For details, see Renesas AI Applications.
Multiple AI framework support
- DRP-AI TVM is provided, which is optimized for DRP-AI and is based on Apache TVM, a widely used open source AI compiler.
- AI models from multiple AI frameworks (ONNX, Pytorch, Tensorflow) can be converted into object files that can be executed on the RZ/V series.(*)
(*) Pruning model generation support is available only for Pytorch and Tensorflow.
- By combining Renesas' AI accelerator "DRP-AI" with the ARM CPU, more AI models can be run on the RZ/V.
Optimized for the AI accelerator on RZ/V (DRP-AI)
- High power efficiency is achieved through cooperation between hardware (DRP-AI) and software (DRP-AI Tool).
- By using the DRP-AI Tool, you can easily deploy AI models that are optimized to maximize the performance of DRP-AI.
- In addition, for the RZ/V2H, RZ/V2N, it is possible to generate pruning models optimized for the DRP-AI architecture, resulting in higher power efficiency.
- For details, see below:
AI model weight reduction support(RZ/V2H, RZ/V2N)
- The built-in calibration function of DRP-AI TVM automatically generates INT8 models that are lighter than FP32 AI models.(*)
(*) A few dozen sample images are required.
- A pruning tool is provided to reduce the weight data of AI models by up to approximately 90%.(**)
(**) Patches and guides for modifying the AI framework's training script for DRP-AI will be provided as an Extension Pack. The training script for Pytorch or Tensorflow must be prepared by the user.
- For details, see below:
A function to check performance and accuracy before implementation on a device
- Supports estimating and outputting the inference time when implementing on a device when compiling an AI model in DRP-AI TVM.
- Supports "Interpreter mode" that outputs quantized AI models in ONNX format.
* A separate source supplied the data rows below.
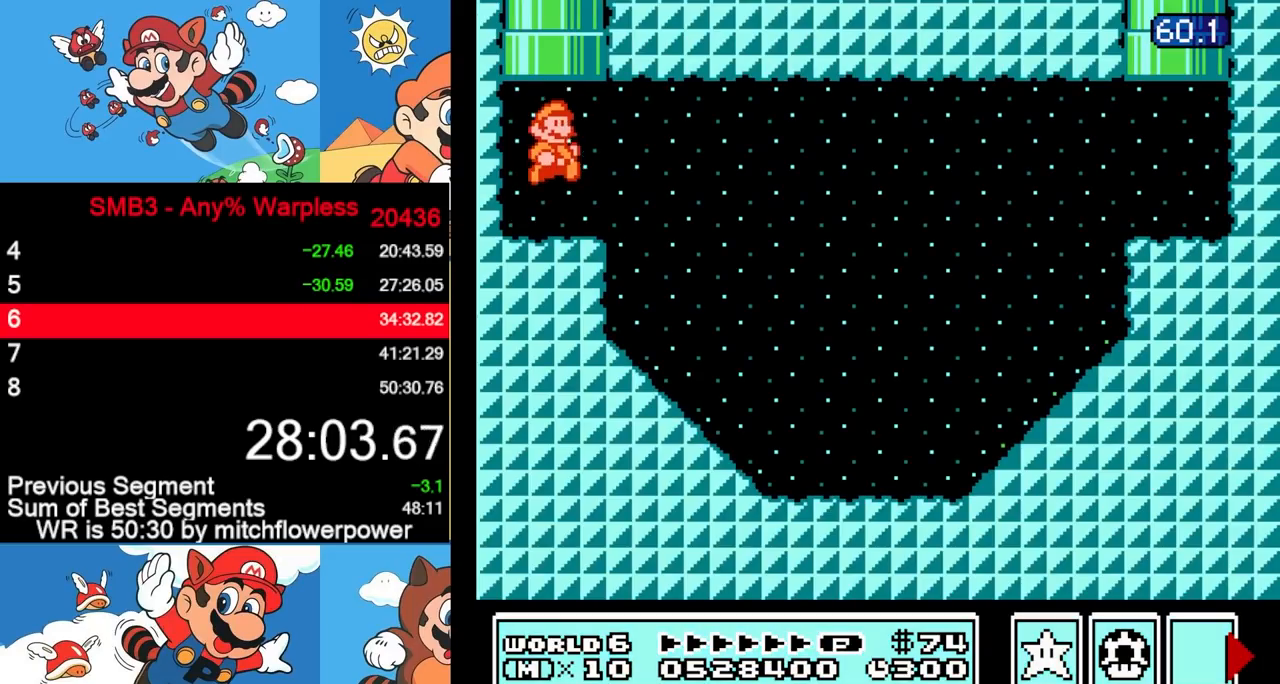
Gameplay with a controller (Nintendo layout); each line is a JSON object with the inputs held at the frame after it. "events" lists button and stick changes between this image and that frame as [ms after this image, input, new state], when the widget could be followed in between. Not read: L3 R3.
{"buttons": ["B", "DPAD_RIGHT"], "events": [[133, "A", "down"], [267, "A", "up"]]}
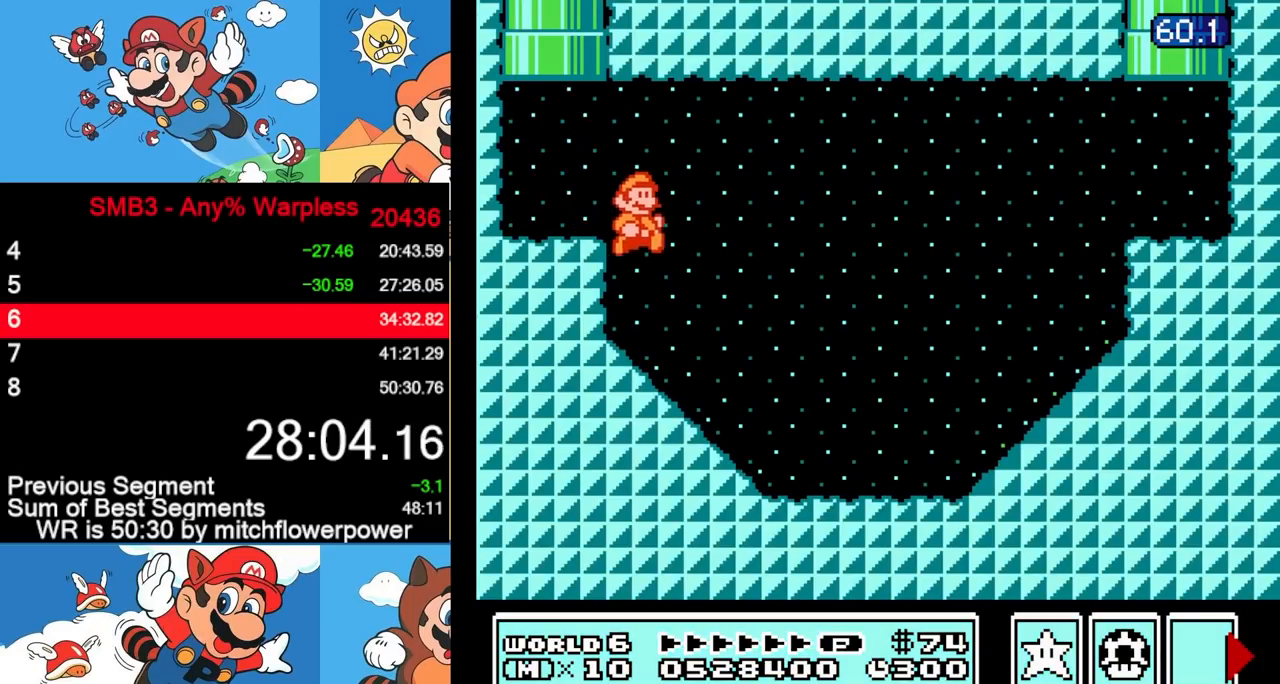
{"buttons": ["A", "B", "DPAD_RIGHT"], "events": [[450, "A", "down"]]}
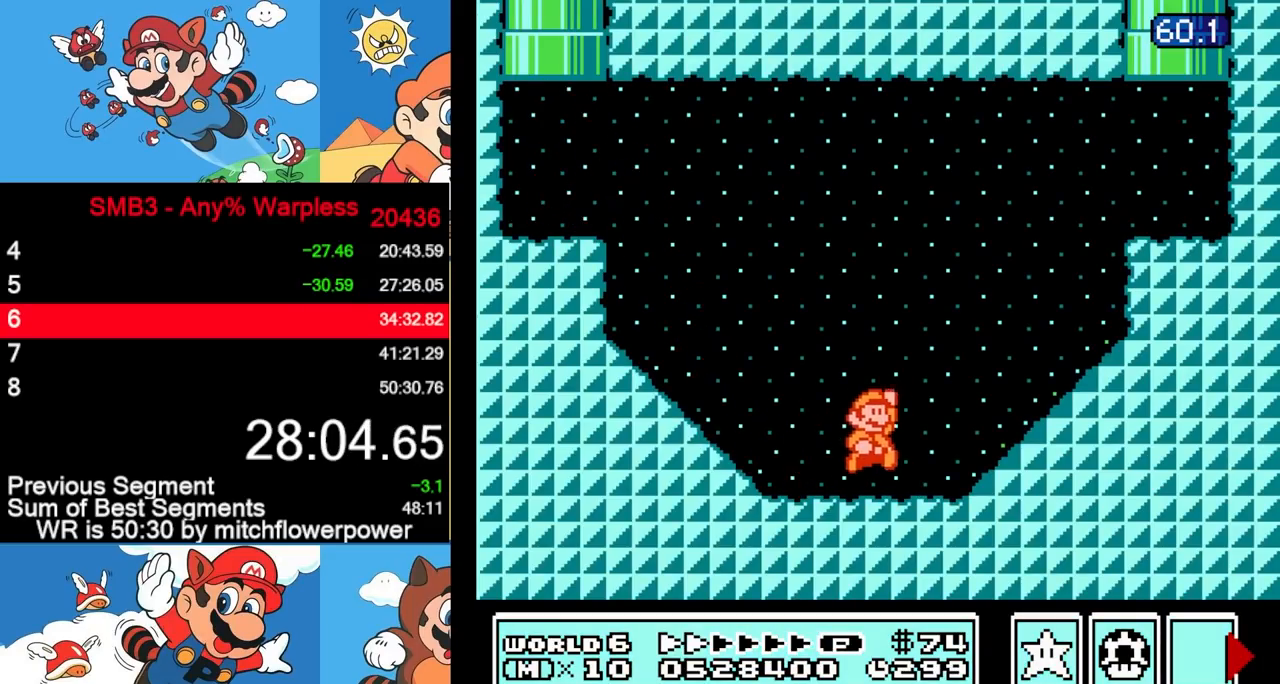
{"buttons": ["B", "DPAD_LEFT"], "events": [[383, "A", "up"], [450, "DPAD_RIGHT", "up"], [467, "DPAD_LEFT", "down"]]}
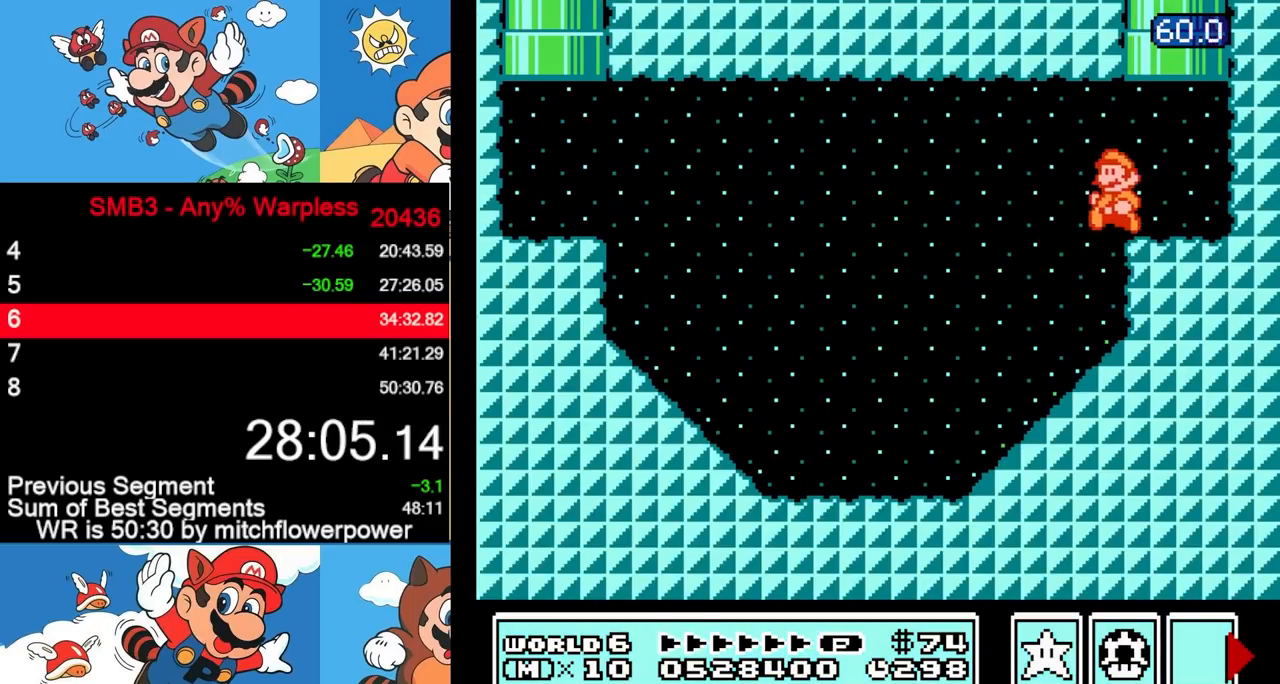
{"buttons": [], "events": [[33, "DPAD_UP", "down"], [100, "A", "down"], [217, "DPAD_LEFT", "up"], [317, "DPAD_LEFT", "down"], [333, "DPAD_LEFT", "up"], [333, "DPAD_UP", "up"], [417, "A", "up"], [417, "B", "up"]]}
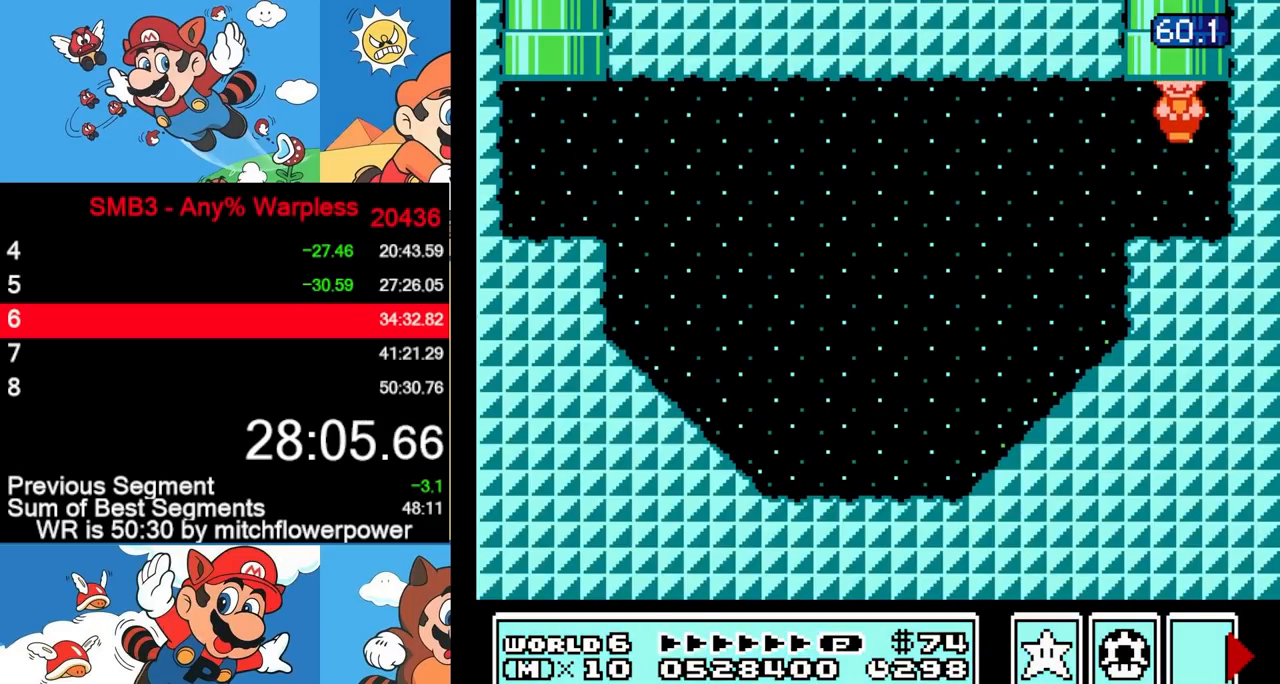
{"buttons": [], "events": []}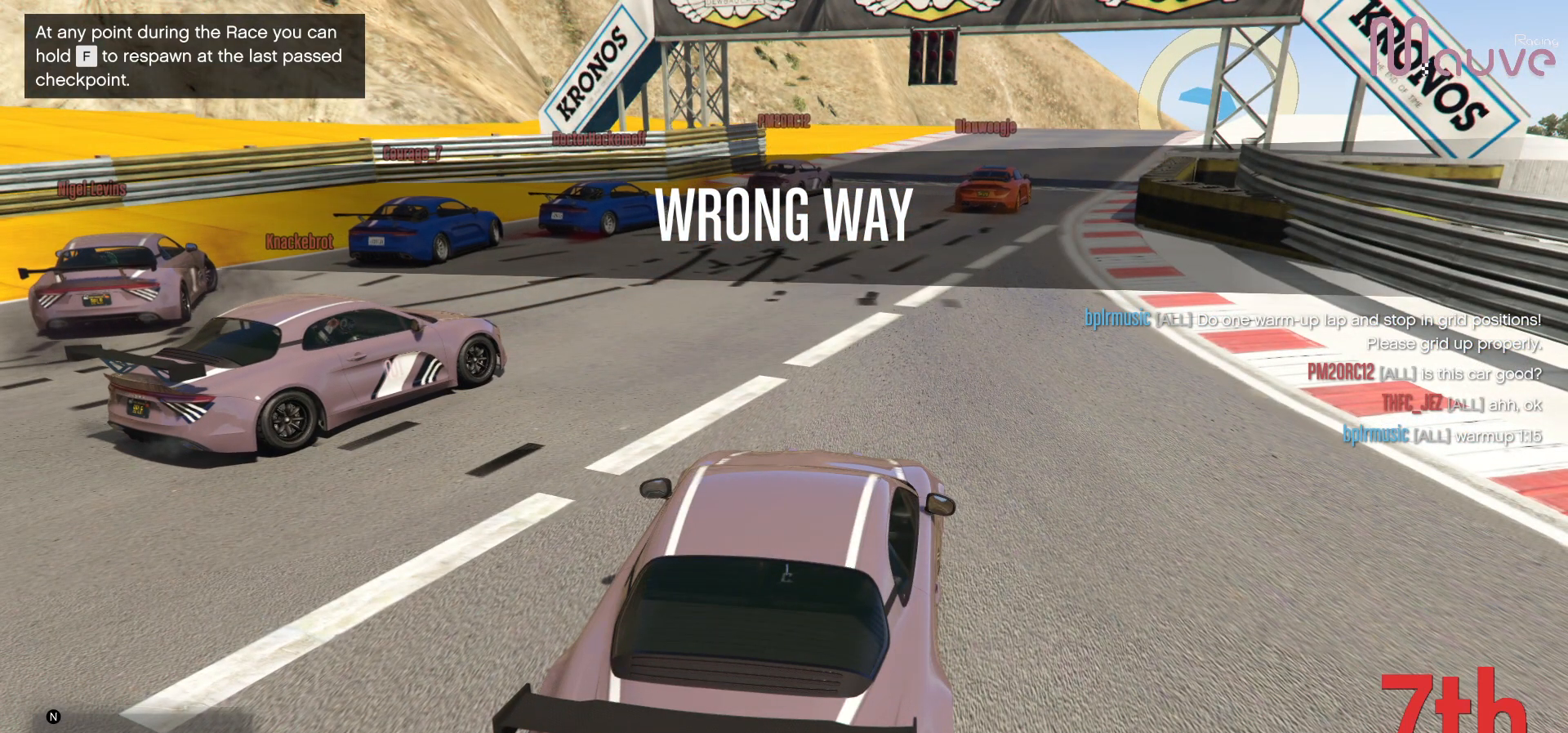
Gameplay with a controller (Xbox layout); each line is a JSON object with the inputs held at the frame after it. "events" lists button and stick changes between this image and that frame as [ms after this image, input, new state], when the widget could be followed in between. Not read: DPAD_DOWN.
{"buttons": ["R3"], "left_stick": "center", "right_stick": "center", "events": [[33, "R2", "down"], [200, "R2", "up"], [333, "R3", "down"]]}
The same scripts as for the pre-quantization AI model (**) can be used, making it easy to check the recognition accuracy, etc.
(**) The inference script must be prepared by the user.
Reference sample applications
To support the development of applications using DRP-AI TVM, source code for sample applications of representative AI tasks is provided. Please use them as a reference for how to implement the API of DRP-AI TVM, how to input images from a camera connected to an evaluation board, and how to output inference results to an HDMI display, etc.
Demo
With the demo binary, users can try the Reference sample applications using GUI application.
Download the Demo Binary and refer to How to Use Guide for more details.
Video
Following videos show the overview of DRP-AI TVM. Refer to them first to understand the overview.
Target hardware
RZ/V series with dedicated AI accelerator (DRP-AI)
- Highly power efficient and flexible by co-operation between high-speed MAC unit for AI and Dynamically Reconfigurable Processor (DRP)
- RZ/V2H, RZ/V2N supports efficient calculation of compacted AI models (INT8 quantization and pruning (option))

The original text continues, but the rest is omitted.